__Action item__.
Your response should consist of the entire listing, transcribed exactly, with every image left out.

__Records for the task__.
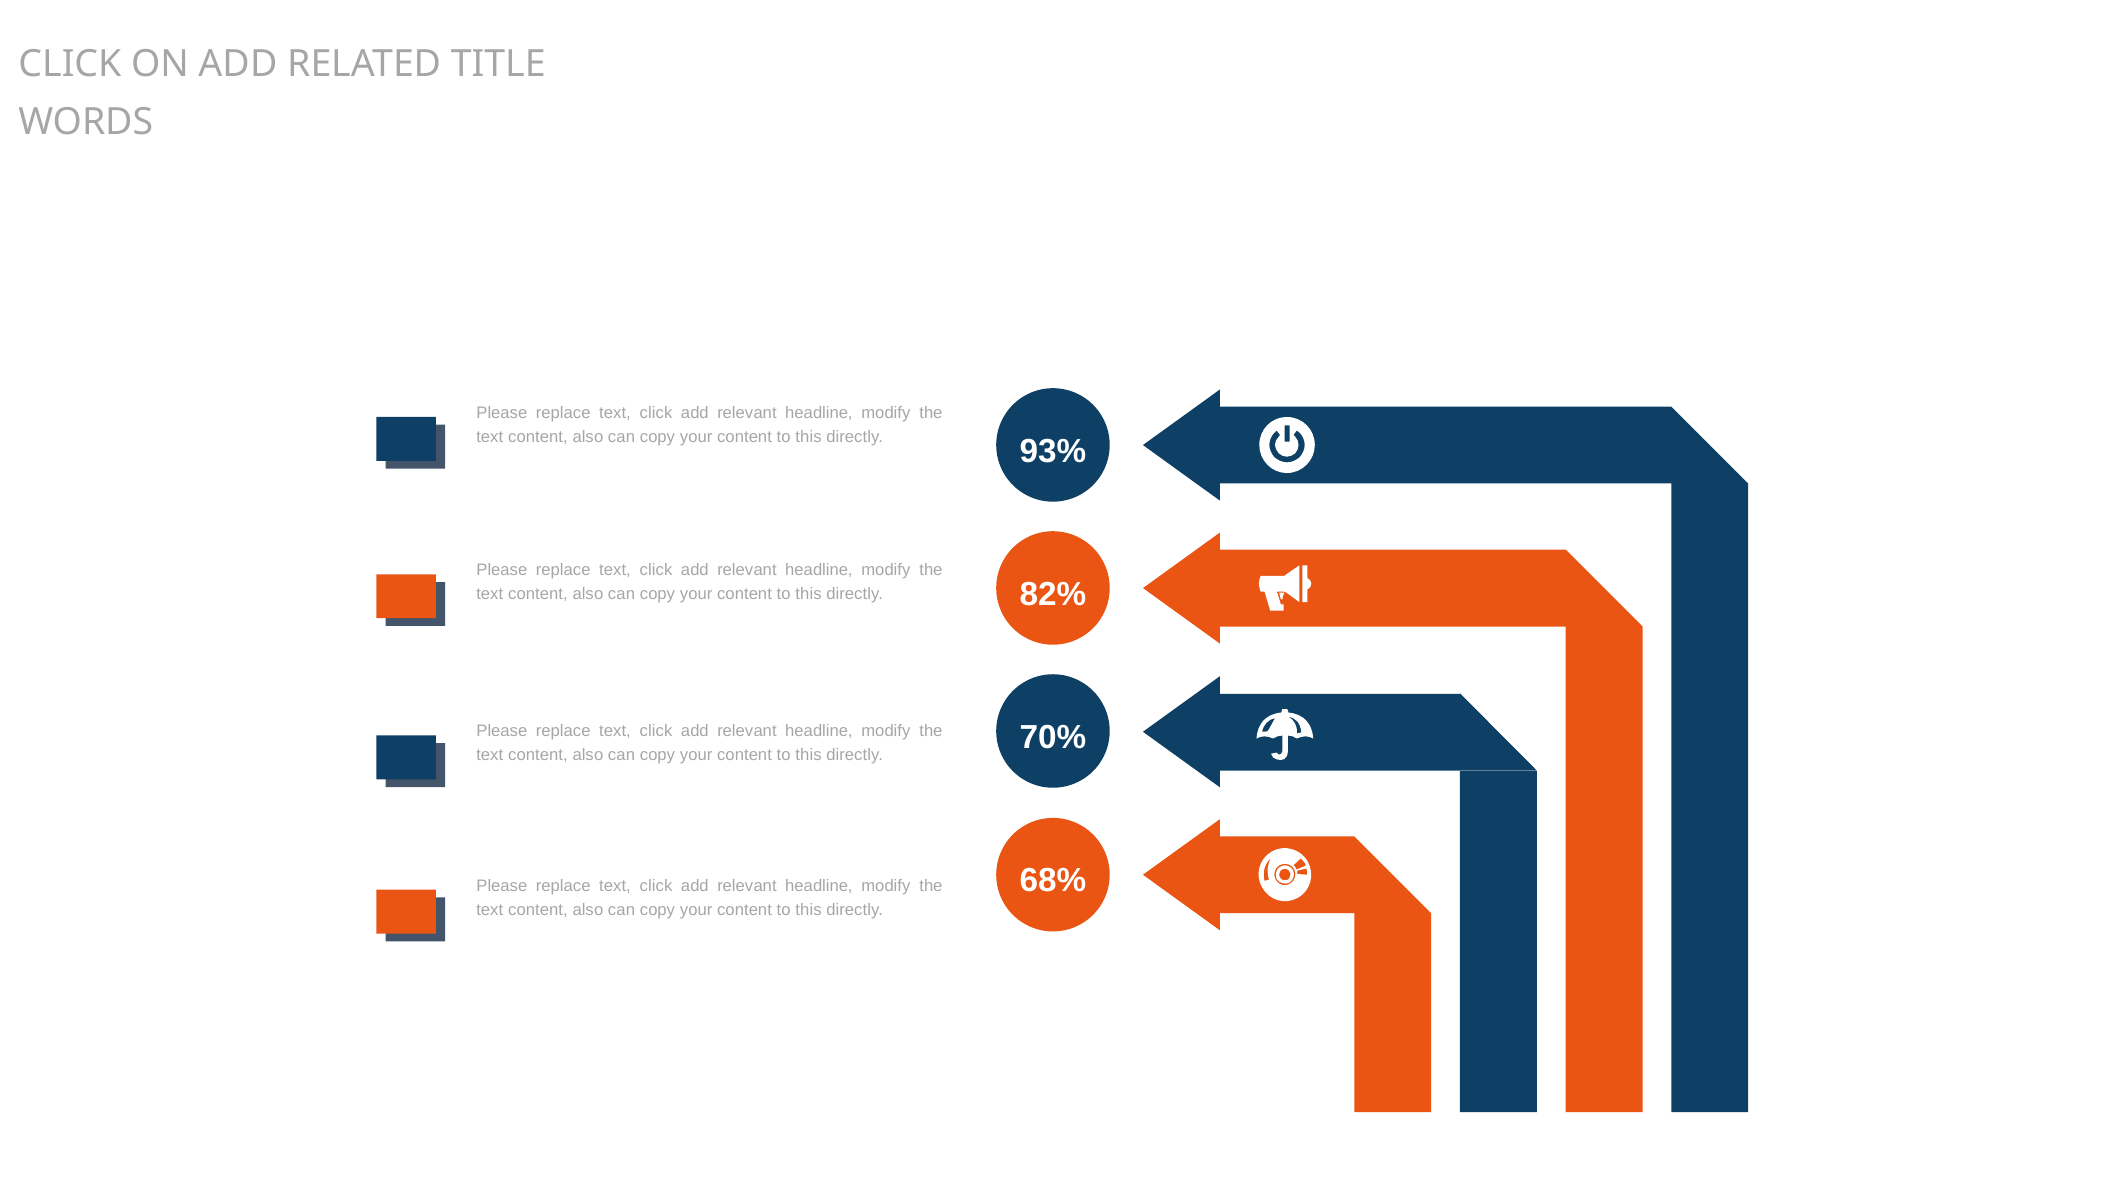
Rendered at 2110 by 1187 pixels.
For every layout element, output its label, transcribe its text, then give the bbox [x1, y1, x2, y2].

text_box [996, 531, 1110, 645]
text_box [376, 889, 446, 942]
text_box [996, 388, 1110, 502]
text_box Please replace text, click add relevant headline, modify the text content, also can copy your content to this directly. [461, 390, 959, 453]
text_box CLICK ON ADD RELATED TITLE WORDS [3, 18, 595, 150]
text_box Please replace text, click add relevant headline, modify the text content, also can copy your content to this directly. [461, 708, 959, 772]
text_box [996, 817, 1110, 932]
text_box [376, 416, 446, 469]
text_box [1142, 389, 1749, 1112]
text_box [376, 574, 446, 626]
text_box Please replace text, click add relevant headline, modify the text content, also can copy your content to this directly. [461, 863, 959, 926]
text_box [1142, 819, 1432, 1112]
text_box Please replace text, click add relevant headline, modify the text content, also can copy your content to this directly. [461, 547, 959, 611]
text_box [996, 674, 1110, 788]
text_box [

__Task solution__.
Rendered at 2110 by 1187 pixels.
For every layout element, output its label, transcribe its text, then give the bbox [x1, y1, x2, y2].

text_box [996, 531, 1110, 645]
text_box [376, 889, 446, 942]
text_box [996, 388, 1110, 502]
text_box Please replace text, click add relevant headline, modify the text content, also can copy your content to this directly. [461, 390, 959, 453]
text_box CLICK ON ADD RELATED TITLE WORDS [3, 18, 595, 150]
text_box Please replace text, click add relevant headline, modify the text content, also can copy your content to this directly. [461, 708, 959, 772]
text_box [996, 817, 1110, 932]
text_box [376, 416, 446, 469]
text_box [1142, 389, 1749, 1112]
text_box [376, 574, 446, 626]
text_box Please replace text, click add relevant headline, modify the text content, also can copy your content to this directly. [461, 863, 959, 926]
text_box [1142, 819, 1432, 1112]
text_box Please replace text, click add relevant headline, modify the text content, also can copy your content to this directly. [461, 547, 959, 611]
text_box [996, 674, 1110, 788]
text_box [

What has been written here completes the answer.